--- Input for this task Enclosed Below ---
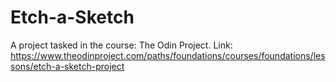 # Etch-a-Sketch

A project tasked in the course: The Odin Project.
Link: https://www.theodinproject.com/paths/foundations/courses/foundations/lessons/etch-a-sketch-project
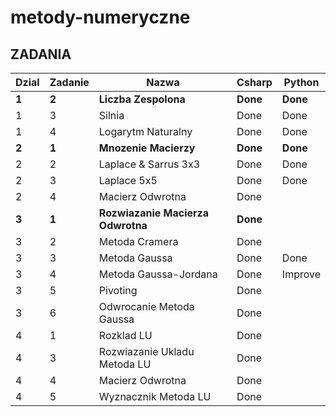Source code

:# metody-numeryczne

## ZADANIA  
| Dzial | Zadanie | Nazwa | Csharp | Python |
|---	|  ---	| ---	| ---	|---	|
|   **1**	|   **2**	|  **Liczba Zespolona**	| **Done**	|   **Done**	|
|   1	|   3	|  Silnia	| Done	|   Done 	|
|   1	|   4	|  Logarytm Naturalny	| Done	|   Done	|
|   **2**	|   **1**	|  **Mnozenie Macierzy**	| **Done**	|   **Done**	|
|   2	|   2	|  Laplace & Sarrus 3x3	| Done	|   Done 	|
|   2	|   3	|  Laplace 5x5	| Done	|  Done 	|
|   2	|   4	|  Macierz Odwrotna	| Done	|   	|
|   **3**	|   **1**	|  **Rozwiazanie Macierza Odwrotna**	| **Done**	|   	|
|   3	|   2	|  Metoda Cramera	| Done	|   	|
|   3	|   3	|  Metoda Gaussa	| Done	|   Done	|
|   3	|   4	|  Metoda Gaussa-Jordana	| Done	|   Improve	|
|   3	|   5	|  Pivoting	| Done	|   	|
|   3	|   6	|  Odwrocanie Metoda Gaussa	| Done	|   	|
|   4	|   1	|  Rozklad LU	| Done	|   	|
|   4	|   3	|  Rozwiazanie Ukladu Metoda LU	| Done	|   	|
|   4	|   4	|  Macierz Odwrotna	| Done	|   	|
|   4	|   5	|  Wyznacznik Metoda LU	| Done	|   	|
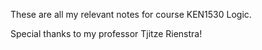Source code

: These are all my relevant notes for course KEN1530 Logic.

Special thanks to my professor Tjitze Rienstra!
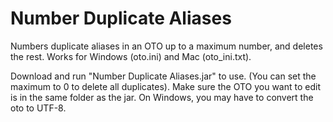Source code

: # Number Duplicate Aliases
Numbers duplicate aliases in an OTO up to a maximum number, and deletes the rest.  Works for Windows (oto.ini) and Mac (oto_ini.txt).  

Download and run "Number Duplicate Aliases.jar" to use. (You can set the maximum to 0 to delete all duplicates). Make sure the OTO you want to edit is in the same folder as the jar. On Windows, you may have to convert the oto to UTF-8.
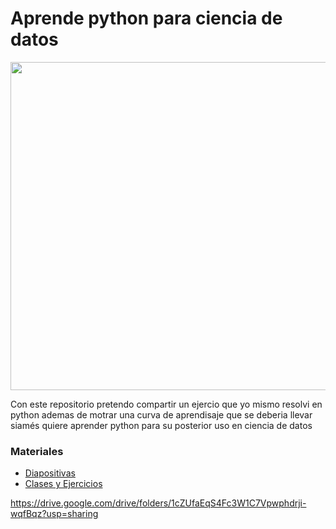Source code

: # Aprende python para ciencia de datos
<img src="https://i.ibb.co/hVPqFtn/aprende-python-para-cienca-de-datos.png" width="525"/>

Con este repositorio pretendo compartir un ejercio que yo mismo resolvi en python ademas de motrar una curva de aprendisaje que se deberia llevar siamés quiere aprender python para su posterior uso en ciencia de datos


###  Materiales
- [Diapositivas ](https://www.youtube.com/watch?v=SrNQS8J67zc&t=59s)
- [Clases y Ejercicios](https://github.com/frontarm/asyn)



https://drive.google.com/drive/folders/1cZUfaEqS4Fc3W1C7Vpwphdrji-wqfBqz?usp=sharing
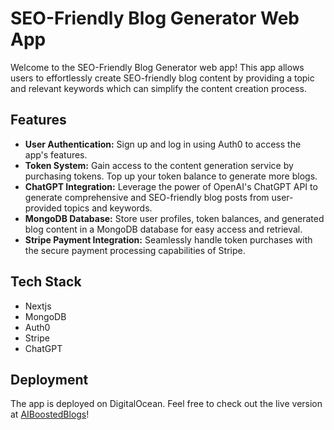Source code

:# SEO-Friendly Blog Generator Web App

Welcome to the SEO-Friendly Blog Generator web app! This app allows users to effortlessly create SEO-friendly blog content by providing a topic and relevant keywords which can simplify the content creation process.

## Features

- **User Authentication:** Sign up and log in using Auth0 to access the app's features.
- **Token System:** Gain access to the content generation service by purchasing tokens. Top up your token balance to generate more blogs.
- **ChatGPT Integration:** Leverage the power of OpenAI's ChatGPT API to generate comprehensive and SEO-friendly blog posts from user-provided topics and keywords.
- **MongoDB Database:** Store user profiles, token balances, and generated blog content in a MongoDB database for easy access and retrieval.
- **Stripe Payment Integration:** Seamlessly handle token purchases with the secure payment processing capabilities of Stripe.

## Tech Stack

- Nextjs
- MongoDB
- Auth0
- Stripe
- ChatGPT

## Deployment

The app is deployed on DigitalOcean. Feel free to check out the live version at [AIBoostedBlogs](https://aiboostedblog-mw868.ondigitalocean.app/)!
--- End of Enclosed Input for this task ---
Ascertain the number of lines in the entries that include the word "Stripe", and report only that number.

2